As radioactive elements decay, they cast off clusters of subatomic particles that take the form of alpha particles, beta particles, gamma rays and other radiation. Some types of radiation are relatively harmless, while others can inflict damage on human cells and DNA.
A Short 'Shelf Life'
As radioactive elements decay, they also form different isotopes that have different atomic weights. An element's atomic weight is calculated by adding the number of neutrons in the nucleus to the number of protons. For example, the einsteinium collected in the South Pacific in 1952 was an isotope called einsteinium-253, which has 99 protons and 154 neutrons.
But isotopes don't last forever. They each have a different "half-life," which is the estimated time for half of the material to decay into a new isotope or a lower element altogether. Einsteinium-253 has a half-life of just 20.5 days. Uranium-238, on the other hand, which is the most common isotope of uranium found in nature, has a half-life of 4.46 billion years.
One of the hard things about synthesizing heavy radioactive elements like einsteinium in the lab (and by lab, we mean highly specialized nuclear reactors) is that large elements start to decay very quickly.
"As you create bigger and bigger elements and isotopes, it gets more and more difficult to keep them around long enough to see them," says Glajch.
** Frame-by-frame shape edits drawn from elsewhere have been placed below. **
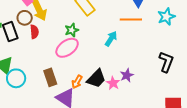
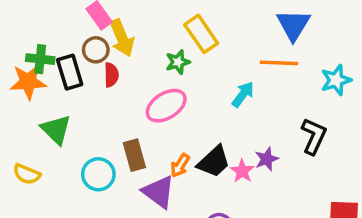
cyan star: (166, 17) -> (336, 80), moved
green star: (72, 30) -> (178, 62), moved
black L-shape: (166, 62) -> (314, 136), moved
cyan circle: (16, 78) -> (98, 174), moved

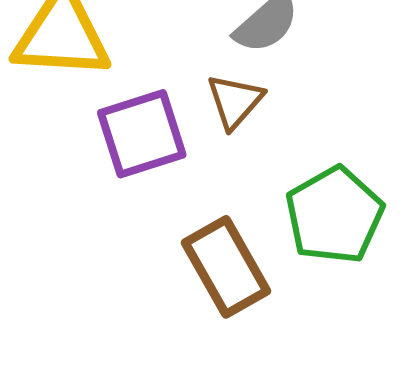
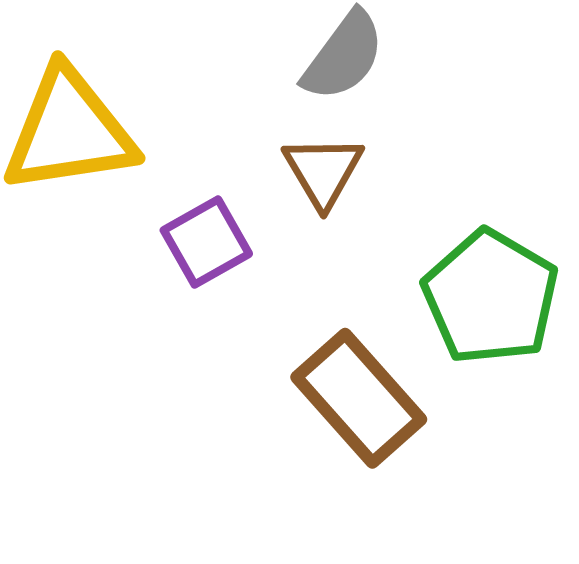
purple square: (142, 134) -> (206, 242), size x0.7

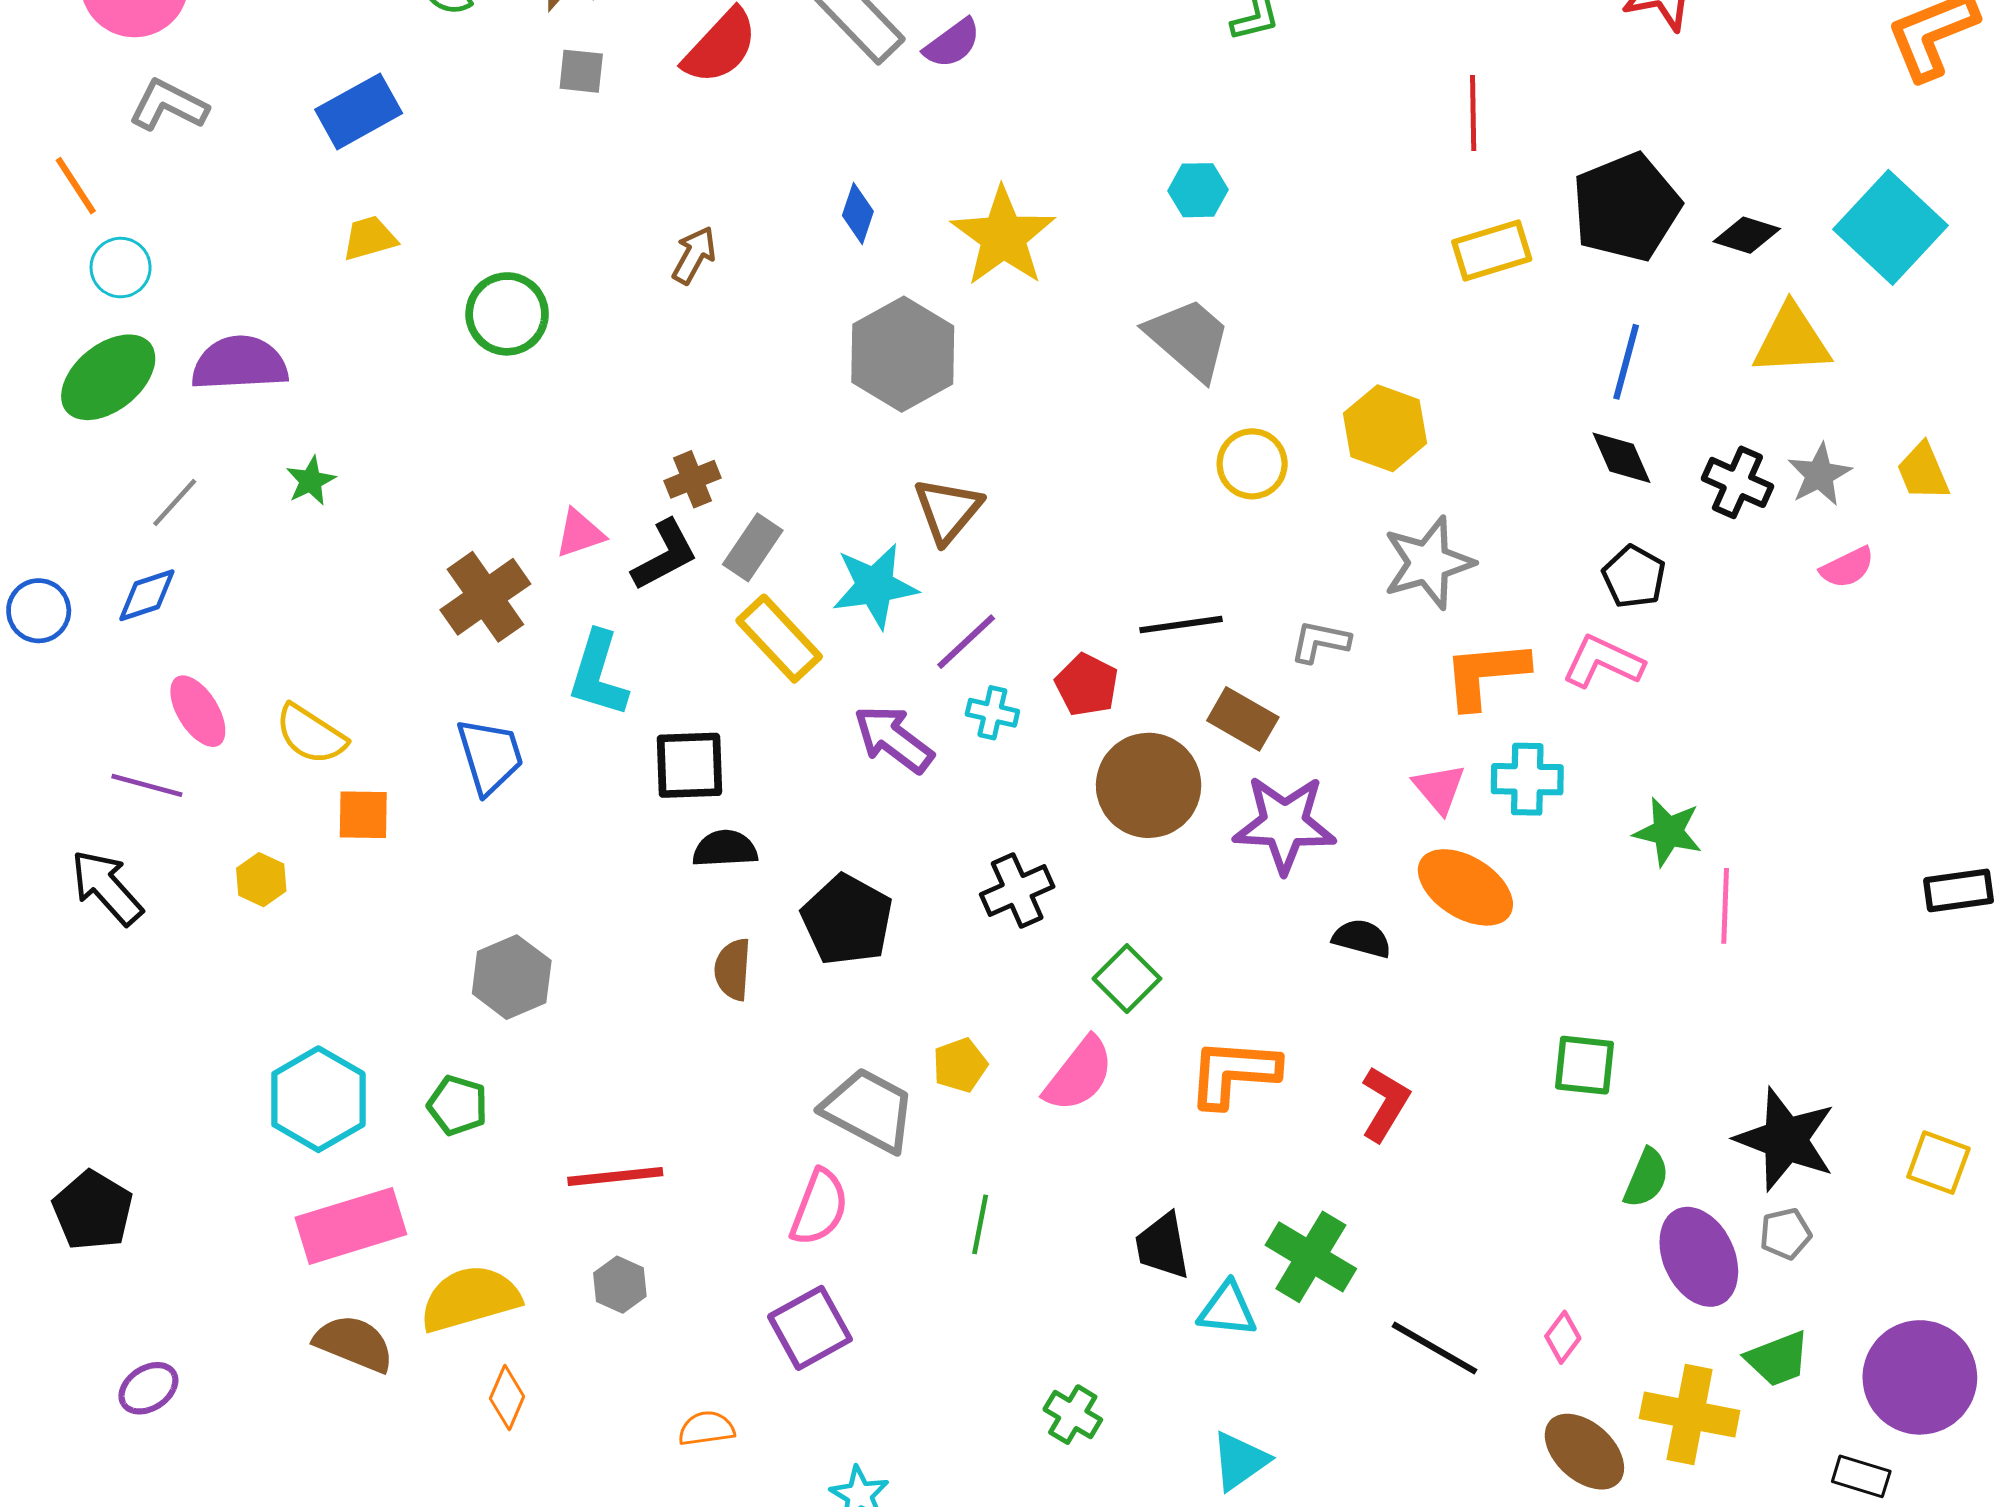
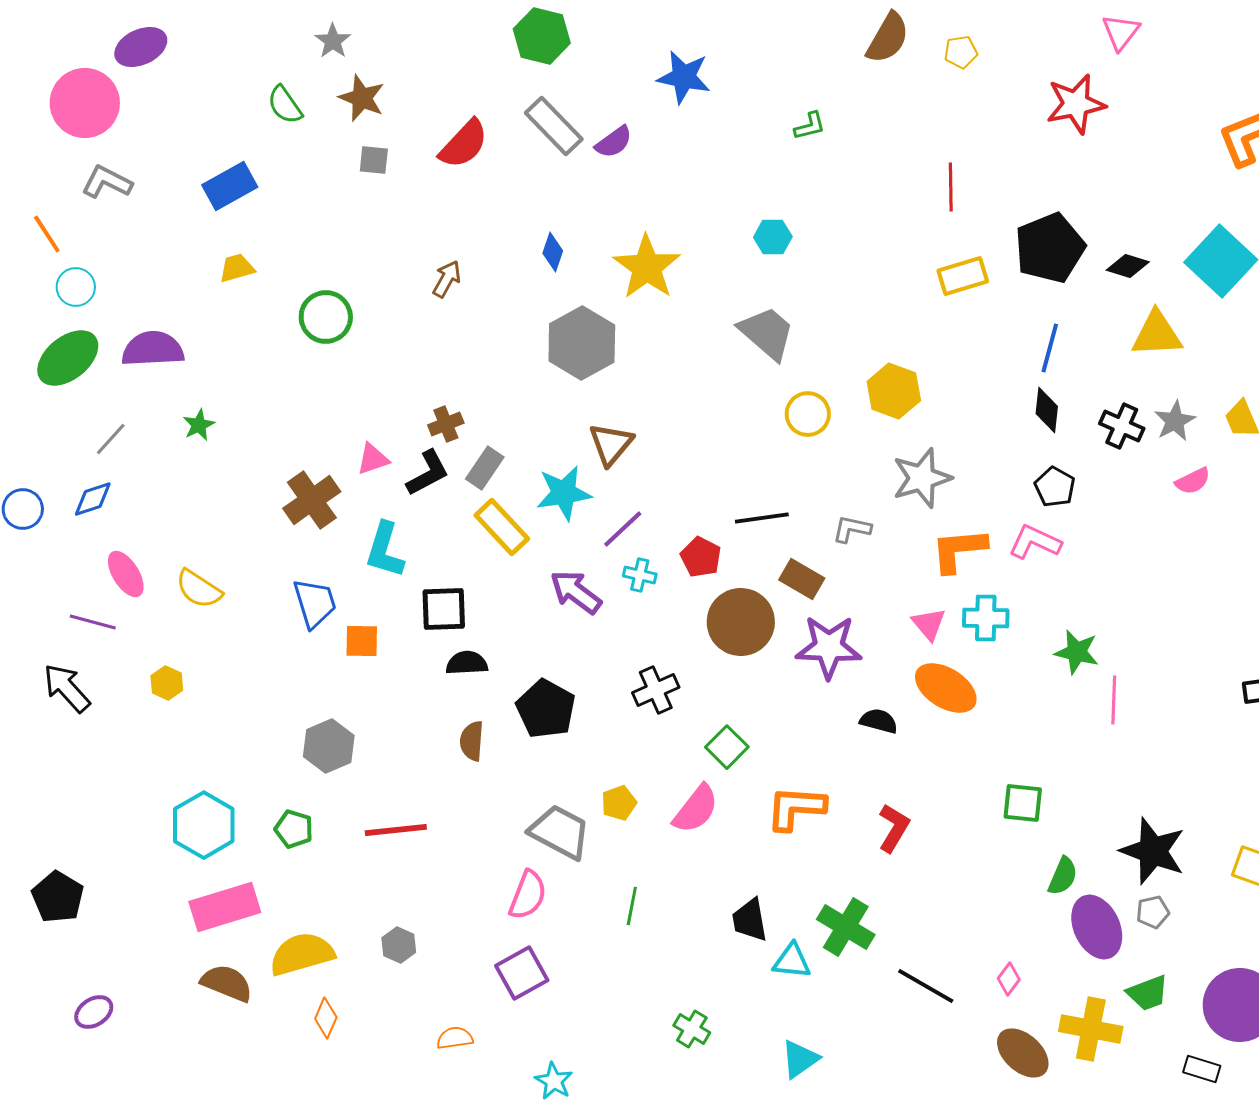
black diamond: (1622, 458) -> (1047, 410), turned 30
orange square: (363, 815) -> (362, 641), moved
red line: (615, 1176) -> (396, 830), moved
Big Breakthrough on a Small Scale
That's why there was so much excitement recently in the chemistry world when a team of scientists successfully held on to a sample of short-lived einsteinium long enough to measure some of the chemical properties of this ultra-rare element.
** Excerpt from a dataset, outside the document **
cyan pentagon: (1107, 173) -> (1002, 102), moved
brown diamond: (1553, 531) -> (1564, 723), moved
The scientists, led by Rebecca Arbergel of the Lawrence Berkeley National Laboratory, waited patiently for a tiny sample of einsteinium-254 produced by the Oak Ridge National Laboratory in Tennessee. The sample weighed in at 250 nanograms or 250 billionths of a gram and had a half-life of 276 days. When the COVID-19 pandemic hit in 2020, the research was sidelined for months, during which 7 percent of the sample degraded every 30 days.
Abergel's breakthrough came with the creation of a molecular "claw" that could hold a single atom of einsteinium-254 in place long enough to measure things like the length of its molecular bonds and at what wavelength it emits light. Both of these measurements are critical to understanding how einsteinium and its heavy cousins could potentially be used for things like cancer treatment.